Une réforme est lancée
Des difficultés, des tares avérées et qui ne permettent pas de répondre aux besoins croissants de financement et de mobilisation de l’épargne financière nationale. Or, c’est dans ce sens qu’un projet de réforme visant notamment l’amélioration de l’alimentation de la Bourse, la professionnalisation des intervenants, l’augmentation du nombre des intermédiaires en opérations de Bourse (IOB) et le développement des métiers et services d’investissements a été agréé par les pouvoirs publics et impulsé par la Cosob, selon son directeur général, Noureddine Smaïl. Dans ce sens, et grâce à cette évaluation, des pistes susceptibles d’être affinées ont été identifiées, notamment l’ouverture du capital d’entreprises publiques du secteur industriel.
Elargir l’alimentation de la Bourse
Il s’agit d’envisager, dans le cadre des négociations de partenariat en cours, d’introduire à la cotation une partie des actions détenues par l’Etat ou son partenaire stratégique, ou de céder au partenaire privé et au grand public une partie des actions. Dans ce contexte, une cinquantaine d’entreprises nationales seraient éligibles à la cotation, tant du secteur public que privé. Cela même si des contraintes se posent pour le secteur privé, notamment les sociétés étrangères.

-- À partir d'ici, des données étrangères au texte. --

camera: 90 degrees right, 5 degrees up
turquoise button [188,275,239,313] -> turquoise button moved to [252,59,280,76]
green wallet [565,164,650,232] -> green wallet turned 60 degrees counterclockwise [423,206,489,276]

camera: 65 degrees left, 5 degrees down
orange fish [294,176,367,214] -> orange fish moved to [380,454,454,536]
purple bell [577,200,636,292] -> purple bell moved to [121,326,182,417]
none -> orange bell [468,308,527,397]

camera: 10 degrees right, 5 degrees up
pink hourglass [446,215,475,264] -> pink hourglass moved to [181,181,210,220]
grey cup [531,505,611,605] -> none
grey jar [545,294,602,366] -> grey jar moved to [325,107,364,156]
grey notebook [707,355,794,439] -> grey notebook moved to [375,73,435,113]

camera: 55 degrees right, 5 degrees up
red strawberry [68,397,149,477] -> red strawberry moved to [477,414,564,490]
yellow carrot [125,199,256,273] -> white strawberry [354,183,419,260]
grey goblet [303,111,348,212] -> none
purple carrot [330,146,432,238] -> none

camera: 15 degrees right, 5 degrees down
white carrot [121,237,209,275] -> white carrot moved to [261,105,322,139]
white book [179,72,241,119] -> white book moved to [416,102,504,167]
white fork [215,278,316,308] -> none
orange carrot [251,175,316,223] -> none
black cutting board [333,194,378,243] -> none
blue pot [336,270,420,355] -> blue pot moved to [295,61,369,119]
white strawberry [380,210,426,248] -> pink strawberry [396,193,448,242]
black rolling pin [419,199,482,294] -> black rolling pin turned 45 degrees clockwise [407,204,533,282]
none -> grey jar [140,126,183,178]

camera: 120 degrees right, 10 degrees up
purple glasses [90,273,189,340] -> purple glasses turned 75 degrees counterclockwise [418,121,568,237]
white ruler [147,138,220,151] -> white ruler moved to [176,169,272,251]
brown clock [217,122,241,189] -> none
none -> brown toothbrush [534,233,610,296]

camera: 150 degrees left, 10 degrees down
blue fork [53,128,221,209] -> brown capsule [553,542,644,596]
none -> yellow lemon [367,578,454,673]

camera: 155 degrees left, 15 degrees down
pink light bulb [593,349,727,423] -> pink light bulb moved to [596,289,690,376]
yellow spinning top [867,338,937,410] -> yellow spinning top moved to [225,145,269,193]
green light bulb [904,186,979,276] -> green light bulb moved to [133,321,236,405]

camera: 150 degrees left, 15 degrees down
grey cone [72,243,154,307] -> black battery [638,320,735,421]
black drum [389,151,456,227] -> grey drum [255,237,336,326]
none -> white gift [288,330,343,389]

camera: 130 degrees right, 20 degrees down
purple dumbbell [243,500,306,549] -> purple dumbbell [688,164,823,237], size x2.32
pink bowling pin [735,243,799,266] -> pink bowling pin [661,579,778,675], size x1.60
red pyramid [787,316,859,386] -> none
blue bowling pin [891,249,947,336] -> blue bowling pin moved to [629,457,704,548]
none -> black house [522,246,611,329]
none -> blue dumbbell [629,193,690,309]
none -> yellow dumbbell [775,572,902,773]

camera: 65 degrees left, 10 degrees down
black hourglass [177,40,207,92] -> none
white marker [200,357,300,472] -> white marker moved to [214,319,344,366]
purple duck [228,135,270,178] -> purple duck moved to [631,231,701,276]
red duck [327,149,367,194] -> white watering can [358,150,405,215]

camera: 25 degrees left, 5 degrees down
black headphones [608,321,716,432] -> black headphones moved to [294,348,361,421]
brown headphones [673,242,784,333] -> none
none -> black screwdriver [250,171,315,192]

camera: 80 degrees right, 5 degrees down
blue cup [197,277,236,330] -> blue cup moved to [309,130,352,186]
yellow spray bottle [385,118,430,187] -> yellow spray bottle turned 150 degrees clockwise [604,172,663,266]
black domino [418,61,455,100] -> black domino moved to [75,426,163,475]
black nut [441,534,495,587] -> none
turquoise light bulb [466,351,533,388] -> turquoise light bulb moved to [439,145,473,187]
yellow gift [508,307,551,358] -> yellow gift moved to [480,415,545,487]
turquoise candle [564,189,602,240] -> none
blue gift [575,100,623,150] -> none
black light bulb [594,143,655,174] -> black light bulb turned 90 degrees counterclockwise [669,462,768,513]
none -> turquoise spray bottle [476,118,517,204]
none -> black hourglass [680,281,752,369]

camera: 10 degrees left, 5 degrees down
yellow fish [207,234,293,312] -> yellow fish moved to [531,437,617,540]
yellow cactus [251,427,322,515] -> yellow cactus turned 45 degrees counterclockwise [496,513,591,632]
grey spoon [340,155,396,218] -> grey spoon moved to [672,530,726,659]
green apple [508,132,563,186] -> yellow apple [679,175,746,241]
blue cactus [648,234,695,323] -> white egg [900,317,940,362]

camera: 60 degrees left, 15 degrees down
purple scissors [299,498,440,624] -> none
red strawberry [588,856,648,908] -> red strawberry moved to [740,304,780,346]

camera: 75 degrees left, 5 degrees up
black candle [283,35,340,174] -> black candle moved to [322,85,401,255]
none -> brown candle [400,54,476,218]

Des dispositions légales contournables
Dans ce sens, des dispositions de la loi de finances complémentaire de 2009, le droit de préemption de l’Etat en cas de cession de ses participations et la règle 49/51 régissant l’investissement étranger pourraient être contournées. Outre la révision du régime fiscal en vigueur et la fixation d’un seuil minimum pour l’autorisation du Conseil de la monnaie et du crédit auprès de la Banque d’Algérie, des opérations de cession d’actions des banques et établissements financiers, il est question selon la Cosob de «la renonciation» au droit de préemption de l’Etat au profit d’investisseurs nationaux «et ce lorsque la partie étrangère décide de réaliser la cession de ses participations via la Bourse d’Alger». Mais aussi de «dispenser les sociétés à capitaux étrangers, créées antérieurement à la promulgation de la loi de finances complémentaire de 2009, voulant ouvrir leurs capitaux à moins de 50% via le marché financier, de la disposition des 49/51 édictée par LFC susmentionnée ».
Des options possibles ?
En d’autres termes, la société étrangère pourrait céder une partie de ses actions au grand public, via la Bourse, sans avoir à demander l’aval de l’Etat, comme elle pourrait obtenir que les 51% des actions majoritaires soient acquises par des épargnants du grand public. D’autant que le droit de préemption de l’Etat retarde quelque peu le processus de cotation des sociétés étrangères même s’il ne le bride pas dans l’absolu, comme le relève l’expert français Georges Broché qui déplore l’impossibilité pour les opérateurs étrangers d’accéder à la Bourse. Et cela même si les experts sollicités, à l’instar de Yann Christin, refusent d’«interférer » dans les choix de politique économique fixée par le gouvernement. Toutefois, cette option ne constituerait qu’une mesure d’«ajustement», selon l’expert en ingénierie financière, Lies Kerrar.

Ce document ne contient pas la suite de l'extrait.